La economía colombiana crecería el próximo año al 3,3%, pero tendrá que tener cuidado a diversos factores macroeconómicos, tanto internos como externos. Así lo concluye un reporte de Anif y AON, que detalla que “en dicho pronóstico cabe mucha incertidumbre por cuenta de la desaceleración económica mundial y las fragilidades estructurales que demuestran el mercado laboral y las cuentas fiscal-externa”.

En tanto, el reporte añade que en materia de mercado laboral, se podría esperar alguna reversión marginal en la tasa de desempleo, “seguramente promediando niveles del 10.5%. Sin embargo, ello dependerá en gran medida de que se consigan aceleraciones de la economía hacia sus niveles de largo-plazo y de que no se cometan los errores del pasado en cuanto a los reajustes salariales”.

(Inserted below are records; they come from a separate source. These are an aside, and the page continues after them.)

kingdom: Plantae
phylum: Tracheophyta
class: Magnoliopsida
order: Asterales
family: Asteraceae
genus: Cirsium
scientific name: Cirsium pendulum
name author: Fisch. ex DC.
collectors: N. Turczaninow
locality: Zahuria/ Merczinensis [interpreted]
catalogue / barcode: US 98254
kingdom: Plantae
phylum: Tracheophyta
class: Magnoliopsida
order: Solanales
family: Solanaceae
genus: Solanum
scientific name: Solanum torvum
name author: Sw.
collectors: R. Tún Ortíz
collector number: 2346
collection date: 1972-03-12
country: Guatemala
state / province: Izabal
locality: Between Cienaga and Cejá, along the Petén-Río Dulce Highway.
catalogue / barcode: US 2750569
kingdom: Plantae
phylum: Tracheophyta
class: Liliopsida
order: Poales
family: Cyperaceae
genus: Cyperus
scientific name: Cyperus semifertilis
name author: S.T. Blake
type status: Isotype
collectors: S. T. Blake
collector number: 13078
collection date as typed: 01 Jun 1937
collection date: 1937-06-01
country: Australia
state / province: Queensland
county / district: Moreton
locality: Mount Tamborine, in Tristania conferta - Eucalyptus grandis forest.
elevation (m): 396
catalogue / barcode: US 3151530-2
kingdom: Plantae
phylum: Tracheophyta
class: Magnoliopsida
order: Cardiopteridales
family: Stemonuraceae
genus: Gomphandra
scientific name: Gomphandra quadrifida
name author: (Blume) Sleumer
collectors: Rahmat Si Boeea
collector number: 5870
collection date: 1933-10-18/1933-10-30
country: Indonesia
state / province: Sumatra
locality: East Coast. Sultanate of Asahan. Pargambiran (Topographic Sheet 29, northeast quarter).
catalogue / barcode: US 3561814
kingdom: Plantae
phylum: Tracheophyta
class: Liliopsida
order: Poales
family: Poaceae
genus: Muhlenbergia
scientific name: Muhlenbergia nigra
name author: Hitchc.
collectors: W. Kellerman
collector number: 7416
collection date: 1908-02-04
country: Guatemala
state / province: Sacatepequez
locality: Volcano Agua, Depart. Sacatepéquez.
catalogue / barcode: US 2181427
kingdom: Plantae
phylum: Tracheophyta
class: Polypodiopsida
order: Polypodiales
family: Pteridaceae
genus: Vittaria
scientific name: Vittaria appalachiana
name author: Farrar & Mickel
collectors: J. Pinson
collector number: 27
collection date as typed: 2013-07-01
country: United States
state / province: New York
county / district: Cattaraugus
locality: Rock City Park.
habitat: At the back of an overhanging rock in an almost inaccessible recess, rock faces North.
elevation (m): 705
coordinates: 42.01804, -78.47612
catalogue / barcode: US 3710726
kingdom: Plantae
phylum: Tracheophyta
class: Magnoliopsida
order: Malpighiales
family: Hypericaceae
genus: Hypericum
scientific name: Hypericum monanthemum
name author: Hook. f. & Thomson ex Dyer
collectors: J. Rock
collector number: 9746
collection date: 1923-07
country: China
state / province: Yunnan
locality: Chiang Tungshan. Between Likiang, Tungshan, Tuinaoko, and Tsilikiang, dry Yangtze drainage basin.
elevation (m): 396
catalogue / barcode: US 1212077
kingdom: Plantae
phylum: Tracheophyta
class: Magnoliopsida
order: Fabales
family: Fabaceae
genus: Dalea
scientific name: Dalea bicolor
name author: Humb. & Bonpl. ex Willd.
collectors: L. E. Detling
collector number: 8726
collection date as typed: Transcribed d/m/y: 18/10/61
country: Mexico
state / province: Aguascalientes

En el frente fiscal, Anif y AON afirman que el próximo año, los alivios tributarios en impuesto de renta al sector corporativo comenzarían a restarle al recaudo, poniéndolo en una peligrosa trayectoria descendente hacia el 13,8% del PIB y hacia el 13,4% al 2022.

Según Julián Ávila, gerente en consultoría en riesgos de AON, “respecto de dos sectores emblemáticos para la economía colombiana como el financiero y la construcción, vale la pena anotar que: i) el mayor crecimiento de las actividades financieras son el reflejo de la madurez del sector en Colombia, siendo los motores de este crecimiento la identificación de la cartera y el aumento de la inclusión financiera; y ii) la contracción en el sector de la construcción vertical obedece a la falta de dinamismo en la venta de viviendas de alto valor y oficinas, dado el elevado precio del metro cuadrado en las ciudades y el efecto disruptivo de competidores tales como los co-workings”.

Por su parte, Nelson Vera, vicepresidente de Anif, indicó que “en un complejo entorno global, es de destacar que la economía colombiana muestra resiliencia, observándose una moderada recuperación a ritmos cercanos al 3% en 2019”.

Para el 2020, añadió, “habrá también que monitorear los efectos del expediente de protestas-paros no solo sobre el desempeño económico del cierre de año, sino sobre la capacidad del gobierno para tramitar soluciones estructurales en los complejos frentes laborales, pensionales y fiscales.

En esto último no podemos llamarnos a engaños: las políticas y gestos populistas podrán calmar momentáneamente las marchas y protestas, pero en verdad solo posponen el descontento social”.

Y concluyó diciendo que la presión tributaria estaría cayendo del pico del 14,5% en 2015 hacia un 13,7% del PIB en 2020 (similar a la observada en 2018) y probablemente a solo un 13,3% del PIB para 2022.

“Todo ello es ahora susceptible de empeorar por cuenta del mayor drenaje tributario del IVA de la versión 2.0 de dicha Ley de Financiamiento ante las presiones de los persistentes paros y protestas”, afirmó Vera, refiriéndose a los cambios incluidos en la reforma de las compensaciones de IVA y la reducción de aportes de pensionados.